## Your instructions
Exactly reproduce the line containing "middle dip: (288, 206)" together with every line after it, through the end of the entries, and give nothing more.

## Information shown
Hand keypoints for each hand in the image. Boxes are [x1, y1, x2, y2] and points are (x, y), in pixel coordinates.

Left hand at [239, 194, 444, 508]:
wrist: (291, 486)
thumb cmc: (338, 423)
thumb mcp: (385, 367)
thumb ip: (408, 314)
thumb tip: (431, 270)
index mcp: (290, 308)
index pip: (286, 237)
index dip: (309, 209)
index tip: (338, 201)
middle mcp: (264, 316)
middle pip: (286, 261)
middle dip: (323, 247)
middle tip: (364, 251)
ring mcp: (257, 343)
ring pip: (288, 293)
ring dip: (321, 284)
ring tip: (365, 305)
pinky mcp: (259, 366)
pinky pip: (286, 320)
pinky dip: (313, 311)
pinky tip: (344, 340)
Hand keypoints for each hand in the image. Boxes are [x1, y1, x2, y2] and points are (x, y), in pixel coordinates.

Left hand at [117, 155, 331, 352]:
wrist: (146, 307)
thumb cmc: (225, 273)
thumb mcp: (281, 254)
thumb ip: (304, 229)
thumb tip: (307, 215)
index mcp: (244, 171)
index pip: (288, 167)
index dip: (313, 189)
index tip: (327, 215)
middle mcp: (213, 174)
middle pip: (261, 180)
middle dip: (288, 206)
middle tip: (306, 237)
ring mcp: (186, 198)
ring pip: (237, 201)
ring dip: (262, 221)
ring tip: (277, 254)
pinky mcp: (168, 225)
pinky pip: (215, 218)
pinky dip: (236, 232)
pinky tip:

## The answer
middle dip: (288, 206)
middle tip: (306, 237)
ring mcp: (186, 198)
ring pip: (237, 201)
ring dip: (262, 221)
ring tip: (277, 254)
pinky mcp: (168, 225)
pinky pip: (215, 218)
pinky dip: (236, 232)
pinky tip:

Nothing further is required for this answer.